Take the data that follows and retype it word for word.

-- start of Task data --

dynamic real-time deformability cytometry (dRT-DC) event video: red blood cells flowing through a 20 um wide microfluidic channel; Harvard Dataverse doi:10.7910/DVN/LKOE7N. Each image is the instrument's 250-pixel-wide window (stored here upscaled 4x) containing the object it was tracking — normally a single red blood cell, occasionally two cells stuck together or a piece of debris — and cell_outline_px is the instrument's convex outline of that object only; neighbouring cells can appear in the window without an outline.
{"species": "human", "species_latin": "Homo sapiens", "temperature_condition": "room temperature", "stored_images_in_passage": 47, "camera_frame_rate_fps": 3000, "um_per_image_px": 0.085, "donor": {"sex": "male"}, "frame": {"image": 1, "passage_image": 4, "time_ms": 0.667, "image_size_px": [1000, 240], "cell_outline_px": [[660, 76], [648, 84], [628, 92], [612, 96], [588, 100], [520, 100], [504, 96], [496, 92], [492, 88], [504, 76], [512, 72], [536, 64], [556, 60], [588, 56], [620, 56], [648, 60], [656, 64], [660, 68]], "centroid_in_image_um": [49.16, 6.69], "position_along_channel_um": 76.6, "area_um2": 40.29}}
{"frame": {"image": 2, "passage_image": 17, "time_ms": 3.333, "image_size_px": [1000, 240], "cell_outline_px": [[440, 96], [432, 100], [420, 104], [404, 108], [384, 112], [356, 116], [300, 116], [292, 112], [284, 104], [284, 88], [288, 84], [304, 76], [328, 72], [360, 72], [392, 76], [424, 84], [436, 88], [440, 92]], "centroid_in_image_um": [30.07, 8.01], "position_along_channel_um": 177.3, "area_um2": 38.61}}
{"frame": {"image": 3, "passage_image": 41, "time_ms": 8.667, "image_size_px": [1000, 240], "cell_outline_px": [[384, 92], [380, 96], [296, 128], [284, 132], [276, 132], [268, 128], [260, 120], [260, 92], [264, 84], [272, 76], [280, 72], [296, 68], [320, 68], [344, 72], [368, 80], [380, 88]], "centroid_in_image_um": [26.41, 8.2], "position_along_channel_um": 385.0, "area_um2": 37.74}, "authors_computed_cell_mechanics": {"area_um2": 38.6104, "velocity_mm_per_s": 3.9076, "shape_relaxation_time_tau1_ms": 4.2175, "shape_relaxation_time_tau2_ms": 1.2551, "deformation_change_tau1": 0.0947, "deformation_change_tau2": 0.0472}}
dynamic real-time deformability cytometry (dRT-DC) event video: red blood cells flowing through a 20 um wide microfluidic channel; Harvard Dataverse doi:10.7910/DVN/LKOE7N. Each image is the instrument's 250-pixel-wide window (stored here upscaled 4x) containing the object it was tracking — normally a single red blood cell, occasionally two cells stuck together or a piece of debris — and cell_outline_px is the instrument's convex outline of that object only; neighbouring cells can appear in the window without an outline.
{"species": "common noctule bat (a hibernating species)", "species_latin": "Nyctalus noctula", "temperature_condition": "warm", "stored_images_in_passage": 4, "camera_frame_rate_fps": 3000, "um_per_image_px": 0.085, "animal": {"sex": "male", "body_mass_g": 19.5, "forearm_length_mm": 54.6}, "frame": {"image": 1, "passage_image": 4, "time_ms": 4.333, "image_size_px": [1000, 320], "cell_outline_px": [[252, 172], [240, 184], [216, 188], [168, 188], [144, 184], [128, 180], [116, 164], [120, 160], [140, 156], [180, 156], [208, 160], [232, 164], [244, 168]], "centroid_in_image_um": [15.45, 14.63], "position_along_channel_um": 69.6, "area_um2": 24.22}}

-- end of Task data --

## Exercise answer
dynamic real-time deformability cytometry (dRT-DC) event video: red blood cells flowing through a 20 um wide microfluidic channel; Harvard Dataverse doi:10.7910/DVN/LKOE7N. Each image is the instrument's 250-pixel-wide window (stored here upscaled 4x) containing the object it was tracking — normally a single red blood cell, occasionally two cells stuck together or a piece of debris — and cell_outline_px is the instrument's convex outline of that object only; neighbouring cells can appear in the window without an outline.
{"species": "human", "species_latin": "Homo sapiens", "temperature_condition": "room temperature", "stored_images_in_passage": 47, "camera_frame_rate_fps": 3000, "um_per_image_px": 0.085, "donor": {"sex": "male"}, "frame": {"image": 1, "passage_image": 4, "time_ms": 0.667, "image_size_px": [1000, 240], "cell_outline_px": [[660, 76], [648, 84], [628, 92], [612, 96], [588, 100], [520, 100], [504, 96], [496, 92], [492, 88], [504, 76], [512, 72], [536, 64], [556, 60], [588, 56], [620, 56], [648, 60], [656, 64], [660, 68]], "centroid_in_image_um": [49.16, 6.69], "position_along_channel_um": 76.6, "area_um2": 40.29}}
{"frame": {"image": 2, "passage_image": 17, "time_ms": 3.333, "image_size_px": [1000, 240], "cell_outline_px": [[440, 96], [432, 100], [420, 104], [404, 108], [384, 112], [356, 116], [300, 116], [292, 112], [284, 104], [284, 88], [288, 84], [304, 76], [328, 72], [360, 72], [392, 76], [424, 84], [436, 88], [440, 92]], "centroid_in_image_um": [30.07, 8.01], "position_along_channel_um": 177.3, "area_um2": 38.61}}
{"frame": {"image": 3, "passage_image": 41, "time_ms": 8.667, "image_size_px": [1000, 240], "cell_outline_px": [[384, 92], [380, 96], [296, 128], [284, 132], [276, 132], [268, 128], [260, 120], [260, 92], [264, 84], [272, 76], [280, 72], [296, 68], [320, 68], [344, 72], [368, 80], [380, 88]], "centroid_in_image_um": [26.41, 8.2], "position_along_channel_um": 385.0, "area_um2": 37.74}, "authors_computed_cell_mechanics": {"area_um2": 38.6104, "velocity_mm_per_s": 3.9076, "shape_relaxation_time_tau1_ms": 4.2175, "shape_relaxation_time_tau2_ms": 1.2551, "deformation_change_tau1": 0.0947, "deformation_change_tau2": 0.0472}}
dynamic real-time deformability cytometry (dRT-DC) event video: red blood cells flowing through a 20 um wide microfluidic channel; Harvard Dataverse doi:10.7910/DVN/LKOE7N. Each image is the instrument's 250-pixel-wide window (stored here upscaled 4x) containing the object it was tracking — normally a single red blood cell, occasionally two cells stuck together or a piece of debris — and cell_outline_px is the instrument's convex outline of that object only; neighbouring cells can appear in the window without an outline.
{"species": "common noctule bat (a hibernating species)", "species_latin": "Nyctalus noctula", "temperature_condition": "warm", "stored_images_in_passage": 4, "camera_frame_rate_fps": 3000, "um_per_image_px": 0.085, "animal": {"sex": "male", "body_mass_g": 19.5, "forearm_length_mm": 54.6}, "frame": {"image": 1, "passage_image": 4, "time_ms": 4.333, "image_size_px": [1000, 320], "cell_outline_px": [[252, 172], [240, 184], [216, 188], [168, 188], [144, 184], [128, 180], [116, 164], [120, 160], [140, 156], [180, 156], [208, 160], [232, 164], [244, 168]], "centroid_in_image_um": [15.45, 14.63], "position_along_channel_um": 69.6, "area_um2": 24.22}}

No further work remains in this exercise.